米国小児科学会(American Academy of Pediatrics:AAP)が
2016年3月に公表したポリシーステートメントです.


今回と次回で推奨をまとめます。まずは政策の大きな話しから。



推奨

 ヘルスケアシステムが質を改善しコストを抑える方向にますます注力しているなかで、低所得世帯の子どものケアを改善できるようにヘルスケア提供システムを再構築する新たな機会が生まれている。英国を含む諸国の施策決定者もまたこの方向に邁進するかもしれない。ケア調整とチーム基盤型ケアにインセンティブを与えることにより、患者中心・家族中心メディカルホーム(FCMHs)を通じて質の高いヘルスケアをより多くの子どもたちが受ける一助となることが期待される。メディカルホームは、地域の保健医療従事者などのヘルスケアチーム内のパートナーに依頼することで家族が必要だがまだ満たされていない社会的、経済的ニーズに対処する一助にもなりうる。
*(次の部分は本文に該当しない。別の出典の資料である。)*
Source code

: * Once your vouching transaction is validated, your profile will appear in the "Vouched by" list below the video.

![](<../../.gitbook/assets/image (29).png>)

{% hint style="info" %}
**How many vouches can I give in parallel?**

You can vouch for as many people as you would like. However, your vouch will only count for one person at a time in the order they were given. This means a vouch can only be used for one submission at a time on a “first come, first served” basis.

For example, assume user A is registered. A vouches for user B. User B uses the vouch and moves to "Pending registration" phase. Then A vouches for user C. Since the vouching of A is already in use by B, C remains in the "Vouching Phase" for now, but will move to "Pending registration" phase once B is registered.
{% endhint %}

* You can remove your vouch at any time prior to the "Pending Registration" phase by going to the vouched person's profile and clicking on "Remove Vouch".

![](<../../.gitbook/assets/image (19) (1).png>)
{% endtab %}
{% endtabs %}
先に述べたように、訪問事業はMIECHVが支援している。

 州単位での改革とヘルスケア提供システムの統合がなされている地域もあるが、それは集団に対する健康アプローチの推進になっており、健康な街づくりを推進する際の協働を主導している。ヘルスケア機関の協働相手としては、教育システム、社会サービス、信仰団体、地域開発組織も挙げられるだろう。ヘルスケア機関と地域資源の協働が進むことはすべての子どもたちにとって利益となることであるが、貧しく世帯収入の低い子どもたちにもたらされる利益は特に大きいものとなるだろう。


公共政策アドボカシーの場で

 貧困の影響を受けている子どもの健康を守り、家族が経済的に安定する支援をするために公共政策が果たすべき役割がある。この章以降で具体的に提言する推奨は、査読文献にくわえ、十分見込みがあり厳格な長期間の評価が進行中である予備研究において有効性が示されたものに基づいている。

・幼児に投資するべきだ。質の高い小児早期プログラムに資金を提供することは、投資として経済的に大きな見返りが期待できる。しかしより重要なことは、幼児の健康な発育を国家の優先事項として健康の社会的決定要因に取り組むことは、家族や地域社会が生涯にわたる健康を確立する一助となるのである。
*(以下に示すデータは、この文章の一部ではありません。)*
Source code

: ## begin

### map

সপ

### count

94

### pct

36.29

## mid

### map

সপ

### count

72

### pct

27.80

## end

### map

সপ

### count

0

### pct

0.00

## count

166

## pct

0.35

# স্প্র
・低収入で貧しい子どもを支援するのに不可欠な給付プログラムの資金を保護し拡大するべきだ。(早期)ヘッドスタートプログラム、メディケイド、CHIP、WIC、訪問事業、SNAP、学校給食プログラムをはじめとする健康な食事を提供できるプログラムや、育児と児童の発達のためのブロック補助金が資金提供しているプログラムといった、科学的根拠に基づいているプログラムに適切な資金を提供することで、子どもの健康と発達に投資すべきである。公共の給付プログラムの対象選定と交信のプロセスを効率化すべきである。
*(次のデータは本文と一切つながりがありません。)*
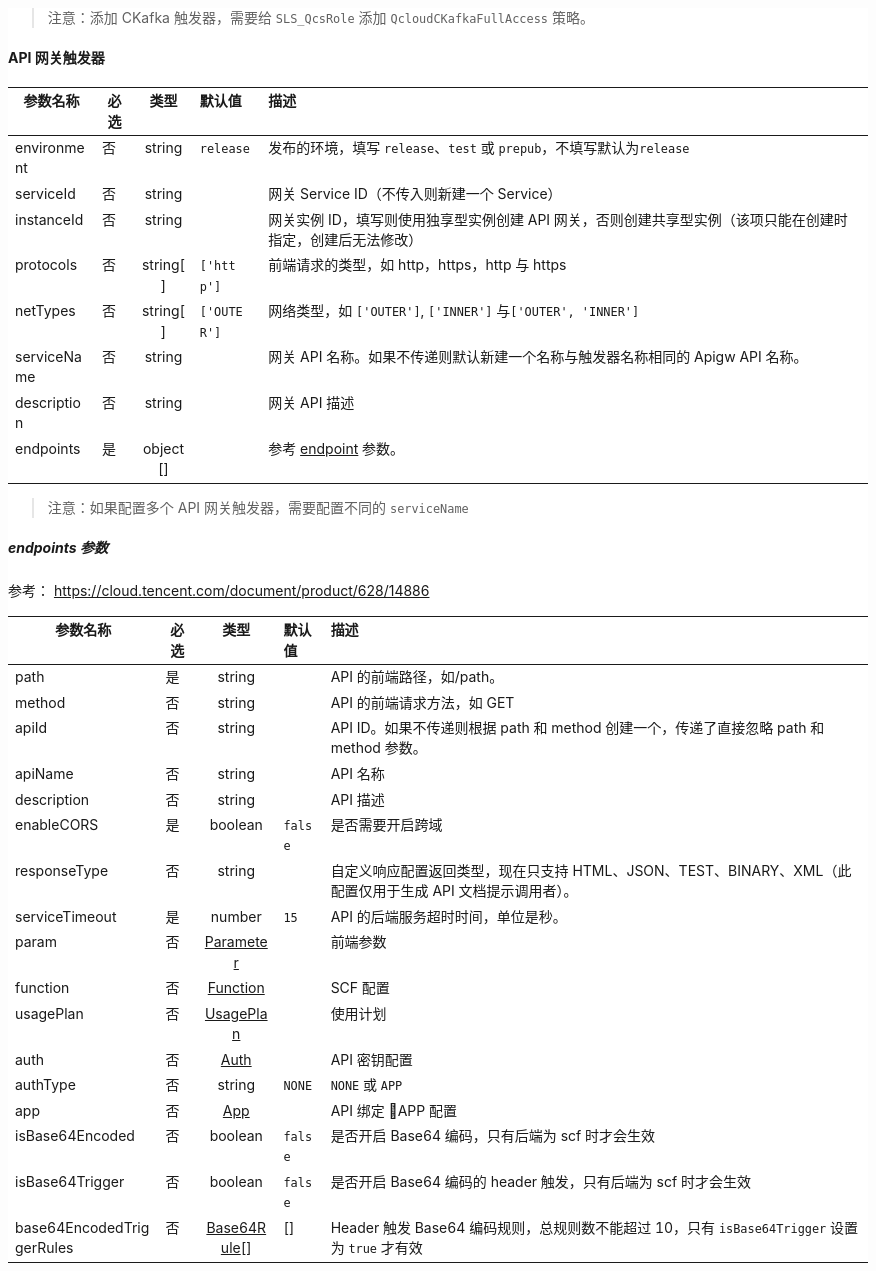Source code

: > 注意：添加 CKafka 触发器，需要给 `SLS_QcsRole` 添加 `QcloudCKafkaFullAccess` 策略。

#### API 网关触发器

| 参数名称    | 必选 |   类型   | 默认值      | 描述                                                                                                       |
| ----------- | ---- | :------: | :---------- | :--------------------------------------------------------------------------------------------------------- |
| environment | 否   |  string  | `release`   | 发布的环境，填写 `release`、`test` 或 `prepub`，不填写默认为`release`                                      |
| serviceId   | 否   |  string  |             | 网关 Service ID（不传入则新建一个 Service）                                                                |
| instanceId  | 否   |  string  |             | 网关实例 ID，填写则使用独享型实例创建 API 网关，否则创建共享型实例（该项只能在创建时指定，创建后无法修改） |
| protocols   | 否   | string[] | `['http']`  | 前端请求的类型，如 http，https，http 与 https                                                              |
| netTypes    | 否   | string[] | `['OUTER']` | 网络类型，如 `['OUTER']`, `['INNER']` 与`['OUTER', 'INNER']`                                               |
| serviceName | 否   |  string  |             | 网关 API 名称。如果不传递则默认新建一个名称与触发器名称相同的 Apigw API 名称。                             |
| description | 否   |  string  |             | 网关 API 描述                                                                                              |
| endpoints   | 是   | object[] |             | 参考 [endpoint](#endpoints-参数) 参数。                                                                    |

> 注意：如果配置多个 API 网关触发器，需要配置不同的 `serviceName`

##### endpoints 参数

参考： https://cloud.tencent.com/document/product/628/14886

| 参数名称                  | 必选 |            类型             | 默认值  | 描述                                                                                                      |
| ------------------------- | ---- | :-------------------------: | :------ | :-------------------------------------------------------------------------------------------------------- |
| path                      | 是   |           string            |         | API 的前端路径，如/path。                                                                                 |
| method                    | 否   |           string            |         | API 的前端请求方法，如 GET                                                                                |
| apiId                     | 否   |           string            |         | API ID。如果不传递则根据 path 和 method 创建一个，传递了直接忽略 path 和 method 参数。                    |
| apiName                   | 否   |           string            |         | API 名称                                                                                                  |
| description               | 否   |           string            |         | API 描述                                                                                                  |
| enableCORS                | 是   |           boolean           | `false` | 是否需要开启跨域                                                                                          |
| responseType              | 否   |           string            |         | 自定义响应配置返回类型，现在只支持 HTML、JSON、TEST、BINARY、XML（此配置仅用于生成 API 文档提示调用者）。 |
| serviceTimeout            | 是   |           number            | `15`    | API 的后端服务超时时间，单位是秒。                                                                        |
| param                     | 否   |   [Parameter](#Parameter)   |         | 前端参数                                                                                                  |
| function                  | 否   |    [Function](#Function)    |         | SCF 配置                                                                                                  |
| usagePlan                 | 否   |   [UsagePlan](#UsagePlan)   |         | 使用计划                                                                                                  |
| auth                      | 否   |        [Auth](#Auth)        |         | API 密钥配置                                                                                              |
| authType                  | 否   |           string            | `NONE`  | `NONE` 或 `APP`                                                                                           |
| app                       | 否   |         [App](#App)         |         | API 绑定 APP 配置                                                                                         |
| isBase64Encoded           | 否   |           boolean           | `false` | 是否开启 Base64 编码，只有后端为 scf 时才会生效                                                           |
| isBase64Trigger           | 否   |           boolean           | `false` | 是否开启 Base64 编码的 header 触发，只有后端为 scf 时才会生效                                             |
| base64EncodedTriggerRules | 否   | [Base64Rule](#Base64Rule)[] | []      | Header 触发 Base64 编码规则，总规则数不能超过 10，只有 `isBase64Trigger` 设置为 `true` 才有效             |


[函数角色与授权]: https://cloud.tencent.com/document/product/583/32389#.E8.A7.92.E8.89.B2.E8.AF.A6.E6.83.85
[函数地域列表]: https://cloud.tencent.com/document/api/583/17238#.E5.9C.B0.E5.9F.9F.E5.88.97.E8.A1.A8
[glob语法参考]: https://github.com/isaacs/node-glob
[函数环境变量]: https://cloud.tencent.com/document/api/583/17244#Variable
[定时触发器-cron表达式]: https://cloud.tencent.com/document/product/583/9708#cron-.E8.A1.A8.E8.BE.BE.E5.BC.8F
[cos过滤规则]: https://cloud.tencent.com/document/product/583/39901#CosFilter
[cos事件类型]: https://cloud.tencent.com/document/product/583/9707#cos-.E8.A7.A6.E5.8F.91.E5.99.A8.E5.B1.9E.E6.80.A7
[固定出口ip]: https://cloud.tencent.com/document/product/583/38198
[customruntime]: https://cloud.tencent.com/document/product/583/47274
[clb重定向配置]: https://cloud.tencent.com/document/product/214/8839
[tcr]: https://console.cloud.tencent.com/tcr/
・子どもと親を同時に支援することに着目した2世代戦略を支援するべきだ。大人と子どもに着目したプログラム、施策、システムの調整と整理を進めるべきである。

・雇用を促進し親の収入が増えるような戦略を支援・拡大するべきだ。低収入の親の稼ぎを増やすプログラムは子どもに益となることが示されている。最低賃金の引上げ、教育プログラムや職業訓練プログラムにくわえ、EITC、児童税額控除、児童扶養家族税額控除といった、世帯収入増加の一助となる施策を支援すべきである。

・住居や公共空間を手に届くものとするような多地域インフラを改善する施策措置を支援するべきだ。健康で安全で手に届く住居に加え、安全な外の遊び場をすべての子どもたちに保証すべきである。

・健康格差を縮小するという目標をもって、質の高いヘルスケアをかかりやすいものにし、集団全体の健康を向上するインセンティブを創出するべきだ。質を改善しコストを削減する戦略には、健康に関連する医療分野以外の懸念(食事、住居、公共物など)に家族が取り組む一助となるようなケア調整ならびにチーム基盤型のケアが含まれるべきである。小児科医とヘルスケアシステムは、健康を改善し収入の違いによる格差を縮小する地域レベルでの戦略を推進するよう他の利害関係者とすすんで手を取り合うべきである。

・リスクのある家族に対する包括的なケアを支援するヘルスケアへの出資を促進するべきだ。全ての給付プランは、貧困世帯対象のメディカルホームにおける高度サービスをカバーしたものであるべきである。小児科医が提供するケア調整、チームによるケア、精神保健サービスへの取り組みはこのような高度サービスの例である。

・低収入あるいは家庭能力の乏しい世帯に住む子どもたちすべてを対象とする訪問プログラムに対し、国家は資金を全面的に提供するべきだ。国際医療協力局は19のプログラムを認定している。このプログラムには、看護師家族パートナーシップ、早期ヘッドスタート、健康な家族・アメリカ、先生としての親プログラムといった妊婦と5歳以下の子どもがいる家族を対象としたものが含まれるが、そうでなくてはいけないわけではない。

・ヘルシーステップ、手を差し伸べる読書プログラム、VIP、インクレディブルイヤーズ、メディカルリーガルパートナーシップ、前向き子育てプログラムといった有効な子育てと就学準備を推進する、メディカルホームでの統合されたケアモデルを支援するべきだ。メディケイドと教育資金提供期間の双方が、メディカルホームでの子育てと読み聞かせの推進を支援すべきである。

・国レベルでの貧困の定義と測定方法を改善するべきだ。FPLでは米国における貧困の広がりと深刻さを過小評価してしまう。SPMはFPLを改善した指標であるが、米国での貧困の広がりとそれが子どもと家族に与える影響を数字にして、有効策を発展させ推進していくにはさらなる研究が必要である。

・貧困が子どもに与える影響についてさらに深く理解し、子どもの健康を改善する介入を突き止めさらに洗練していくための包括的な研究アジェンダを支援するべきだ。貧困がどのように子どもに影響を与えるのか、貧困世帯を支援するのに有効なのは何か、得られた情報を用いて貧困層の問題を実際にどのように解決していくのかという問いに答えるより良い方法を探求する研究が必要である。